Assignment -
After locating the line with "In the C* cast, no", retype it and every later line exactly, stopping at the end of the records.
---------- Material supplied
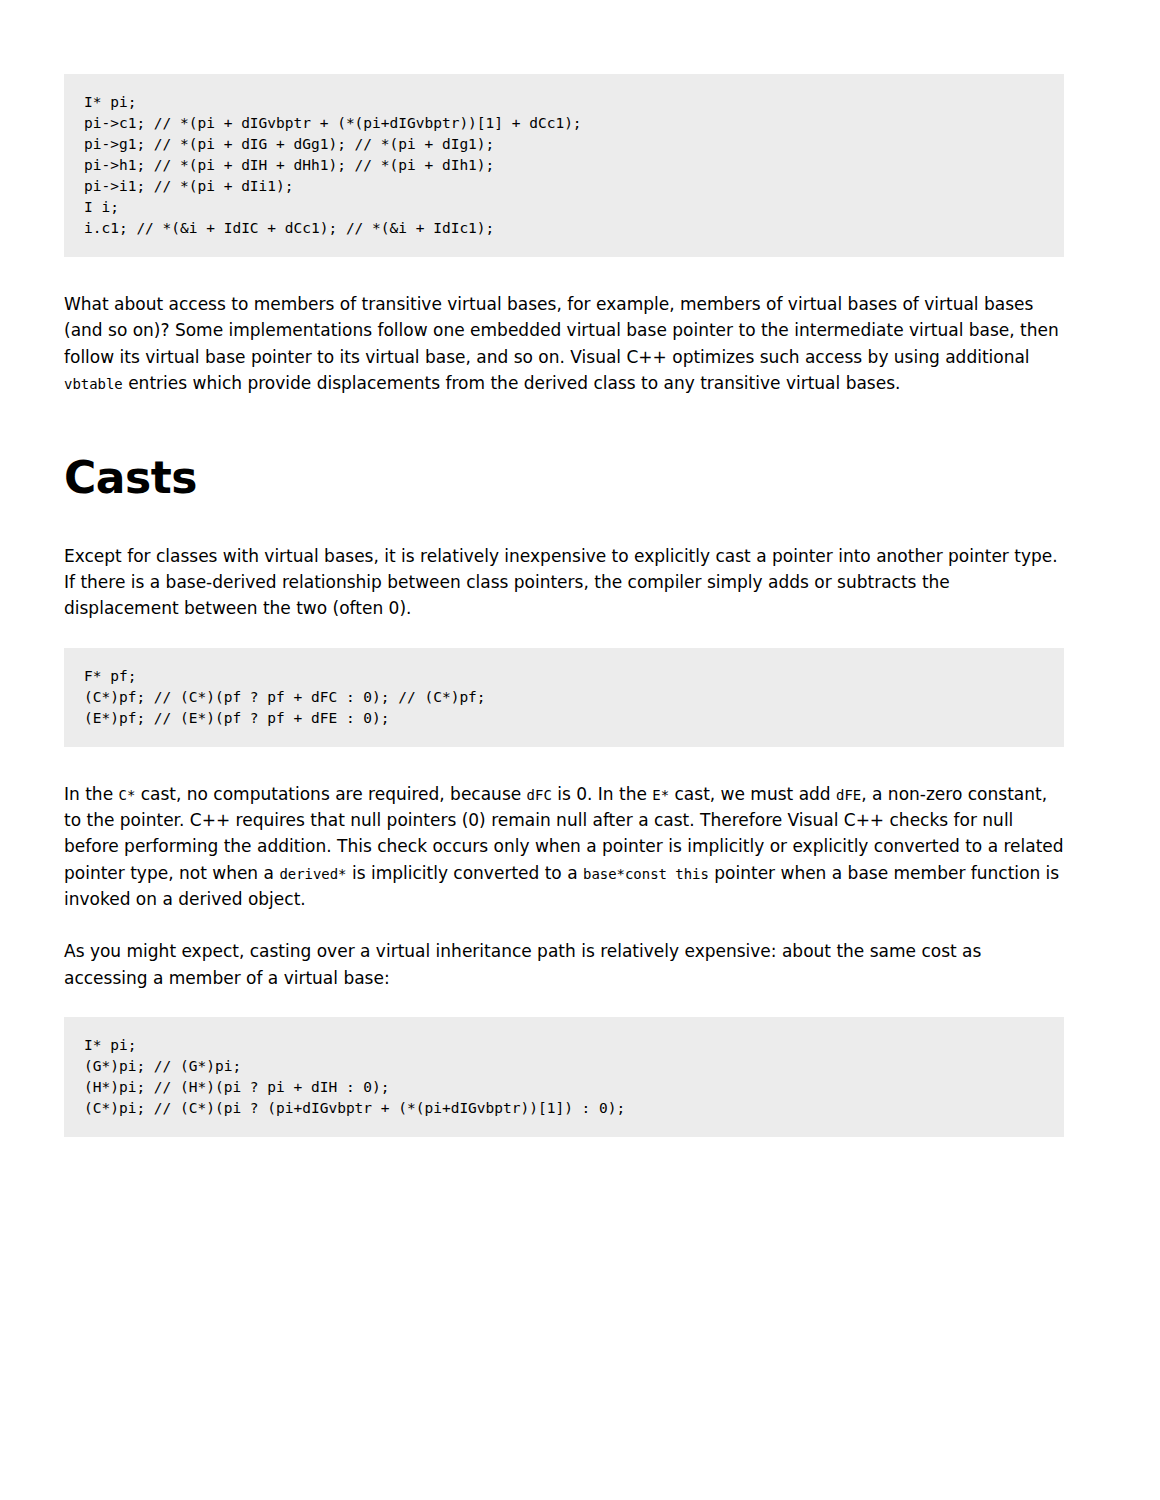I* pi;
pi->c1; // *(pi + dIGvbptr + (*(pi+dIGvbptr))[1] + dCc1);
pi->g1; // *(pi + dIG + dGg1); // *(pi + dIg1);
pi->h1; // *(pi + dIH + dHh1); // *(pi + dIh1);
pi->i1; // *(pi + dIi1);
I i;
i.c1; // *(&i + IdIC + dCc1); // *(&i + IdIc1);
What about access to members of transitive virtual bases, for example, members of virtual bases of virtual bases (and so on)? Some implementations follow one embedded virtual base pointer to the intermediate virtual base, then follow its virtual base pointer to its virtual base, and so on. Visual C++ optimizes such access by using additional vbtable entries which provide displacements from the derived class to any transitive virtual bases.
Casts
Except for classes with virtual bases, it is relatively inexpensive to explicitly cast a pointer into another pointer type. If there is a base-derived relationship between class pointers, the compiler simply adds or subtracts the displacement between the two (often 0).
F* pf;
(C*)pf; // (C*)(pf ? pf + dFC : 0); // (C*)pf;
(E*)pf; // (E*)(pf ? pf + dFE : 0);
In the C* cast, no computations are required, because dFC is 0. In the E* cast, we must add dFE, a non-zero constant, to the pointer. C++ requires that null pointers (0) remain null after a cast. Therefore Visual C++ checks for null before performing the addition. This check occurs only when a pointer is implicitly or explicitly converted to a related pointer type, not when a derived* is implicitly converted to a base*const this pointer when a base member function is invoked on a derived object.
As you might expect, casting over a virtual inheritance path is relatively expensive: about the same cost as accessing a member of a virtual base:
I* pi;
(G*)pi; // (G*)pi;
(H*)pi; // (H*)(pi ? pi + dIH : 0);
(C*)pi; // (C*)(pi ? (pi+dIGvbptr + (*(pi+dIGvbptr))[1]) : 0);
--------------------
Response to the task -
In the C* cast, no computations are required, because dFC is 0. In the E* cast, we must add dFE, a non-zero constant, to the pointer. C++ requires that null pointers (0) remain null after a cast. Therefore Visual C++ checks for null before performing the addition. This check occurs only when a pointer is implicitly or explicitly converted to a related pointer type, not when a derived* is implicitly converted to a base*const this pointer when a base member function is invoked on a derived object.
As you might expect, casting over a virtual inheritance path is relatively expensive: about the same cost as accessing a member of a virtual base:
I* pi;
(G*)pi; // (G*)pi;
(H*)pi; // (H*)(pi ? pi + dIH : 0);
(C*)pi; // (C*)(pi ? (pi+dIGvbptr + (*(pi+dIGvbptr))[1]) : 0);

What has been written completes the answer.